Your instructions — Write the records out again, exactly as they stand below.

━━━━━ Records for this task ━━━━━

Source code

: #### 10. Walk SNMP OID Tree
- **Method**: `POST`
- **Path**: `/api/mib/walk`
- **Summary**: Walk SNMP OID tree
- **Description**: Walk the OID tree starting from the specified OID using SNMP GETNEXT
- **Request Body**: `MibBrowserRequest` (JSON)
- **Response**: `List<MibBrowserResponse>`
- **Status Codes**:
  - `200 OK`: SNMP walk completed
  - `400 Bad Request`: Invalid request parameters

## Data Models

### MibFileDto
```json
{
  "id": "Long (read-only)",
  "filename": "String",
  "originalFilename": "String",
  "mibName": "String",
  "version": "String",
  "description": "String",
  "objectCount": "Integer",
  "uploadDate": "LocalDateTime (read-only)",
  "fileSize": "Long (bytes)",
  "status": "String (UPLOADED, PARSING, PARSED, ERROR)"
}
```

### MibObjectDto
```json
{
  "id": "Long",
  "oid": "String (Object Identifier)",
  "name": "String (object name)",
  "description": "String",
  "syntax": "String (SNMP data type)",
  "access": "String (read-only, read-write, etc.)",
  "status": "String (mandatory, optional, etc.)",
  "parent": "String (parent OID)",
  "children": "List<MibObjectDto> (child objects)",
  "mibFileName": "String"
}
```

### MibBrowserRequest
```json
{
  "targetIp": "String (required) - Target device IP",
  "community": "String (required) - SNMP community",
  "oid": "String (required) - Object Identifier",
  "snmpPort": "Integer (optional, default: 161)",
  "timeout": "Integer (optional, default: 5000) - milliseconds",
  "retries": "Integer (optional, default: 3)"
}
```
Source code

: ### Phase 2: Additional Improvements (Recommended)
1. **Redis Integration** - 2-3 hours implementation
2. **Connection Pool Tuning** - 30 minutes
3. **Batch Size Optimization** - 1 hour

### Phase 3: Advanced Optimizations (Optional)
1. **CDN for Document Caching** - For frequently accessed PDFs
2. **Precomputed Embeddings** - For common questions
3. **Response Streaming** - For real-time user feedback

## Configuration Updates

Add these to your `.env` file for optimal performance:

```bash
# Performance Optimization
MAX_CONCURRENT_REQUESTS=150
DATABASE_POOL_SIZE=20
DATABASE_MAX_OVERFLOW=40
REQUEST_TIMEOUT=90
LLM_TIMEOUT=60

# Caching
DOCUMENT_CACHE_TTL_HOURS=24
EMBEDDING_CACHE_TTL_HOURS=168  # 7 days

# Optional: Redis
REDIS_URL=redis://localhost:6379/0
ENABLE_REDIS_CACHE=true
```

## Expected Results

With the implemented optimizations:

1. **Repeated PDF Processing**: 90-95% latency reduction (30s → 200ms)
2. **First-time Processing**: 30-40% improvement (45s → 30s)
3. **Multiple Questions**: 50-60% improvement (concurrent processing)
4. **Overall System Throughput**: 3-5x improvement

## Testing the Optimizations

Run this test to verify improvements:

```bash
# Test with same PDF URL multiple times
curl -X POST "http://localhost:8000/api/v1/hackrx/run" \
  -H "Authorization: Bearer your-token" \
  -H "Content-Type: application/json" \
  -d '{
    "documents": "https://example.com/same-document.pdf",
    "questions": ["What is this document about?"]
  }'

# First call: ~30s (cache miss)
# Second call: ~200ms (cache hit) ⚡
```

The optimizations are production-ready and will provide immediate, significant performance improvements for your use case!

━━━━━

Solved exercise —
Source code

: #### 10. Walk SNMP OID Tree
- **Method**: `POST`
- **Path**: `/api/mib/walk`
- **Summary**: Walk SNMP OID tree
- **Description**: Walk the OID tree starting from the specified OID using SNMP GETNEXT
- **Request Body**: `MibBrowserRequest` (JSON)
- **Response**: `List<MibBrowserResponse>`
- **Status Codes**:
  - `200 OK`: SNMP walk completed
  - `400 Bad Request`: Invalid request parameters

## Data Models

### MibFileDto
```json
{
  "id": "Long (read-only)",
  "filename": "String",
  "originalFilename": "String",
  "mibName": "String",
  "version": "String",
  "description": "String",
  "objectCount": "Integer",
  "uploadDate": "LocalDateTime (read-only)",
  "fileSize": "Long (bytes)",
  "status": "String (UPLOADED, PARSING, PARSED, ERROR)"
}
```

### MibObjectDto
```json
{
  "id": "Long",
  "oid": "String (Object Identifier)",
  "name": "String (object name)",
  "description": "String",
  "syntax": "String (SNMP data type)",
  "access": "String (read-only, read-write, etc.)",
  "status": "String (mandatory, optional, etc.)",
  "parent": "String (parent OID)",
  "children": "List<MibObjectDto> (child objects)",
  "mibFileName": "String"
}
```

### MibBrowserRequest
```json
{
  "targetIp": "String (required) - Target device IP",
  "community": "String (required) - SNMP community",
  "oid": "String (required) - Object Identifier",
  "snmpPort": "Integer (optional, default: 161)",
  "timeout": "Integer (optional, default: 5000) - milliseconds",
  "retries": "Integer (optional, default: 3)"
}
```
Source code

: ### Phase 2: Additional Improvements (Recommended)
1. **Redis Integration** - 2-3 hours implementation
2. **Connection Pool Tuning** - 30 minutes
3. **Batch Size Optimization** - 1 hour

### Phase 3: Advanced Optimizations (Optional)
1. **CDN for Document Caching** - For frequently accessed PDFs
2. **Precomputed Embeddings** - For common questions
3. **Response Streaming** - For real-time user feedback

## Configuration Updates

Add these to your `.env` file for optimal performance:

```bash
# Performance Optimization
MAX_CONCURRENT_REQUESTS=150
DATABASE_POOL_SIZE=20
DATABASE_MAX_OVERFLOW=40
REQUEST_TIMEOUT=90
LLM_TIMEOUT=60

# Caching
DOCUMENT_CACHE_TTL_HOURS=24
EMBEDDING_CACHE_TTL_HOURS=168  # 7 days

# Optional: Redis
REDIS_URL=redis://localhost:6379/0
ENABLE_REDIS_CACHE=true
```

## Expected Results

With the implemented optimizations:

1. **Repeated PDF Processing**: 90-95% latency reduction (30s → 200ms)
2. **First-time Processing**: 30-40% improvement (45s → 30s)
3. **Multiple Questions**: 50-60% improvement (concurrent processing)
4. **Overall System Throughput**: 3-5x improvement

## Testing the Optimizations

Run this test to verify improvements:

```bash
# Test with same PDF URL multiple times
curl -X POST "http://localhost:8000/api/v1/hackrx/run" \
  -H "Authorization: Bearer your-token" \
  -H "Content-Type: application/json" \
  -d '{
    "documents": "https://example.com/same-document.pdf",
    "questions": ["What is this document about?"]
  }'

# First call: ~30s (cache miss)
# Second call: ~200ms (cache hit) ⚡
```

The optimizations are production-ready and will provide immediate, significant performance improvements for your use case!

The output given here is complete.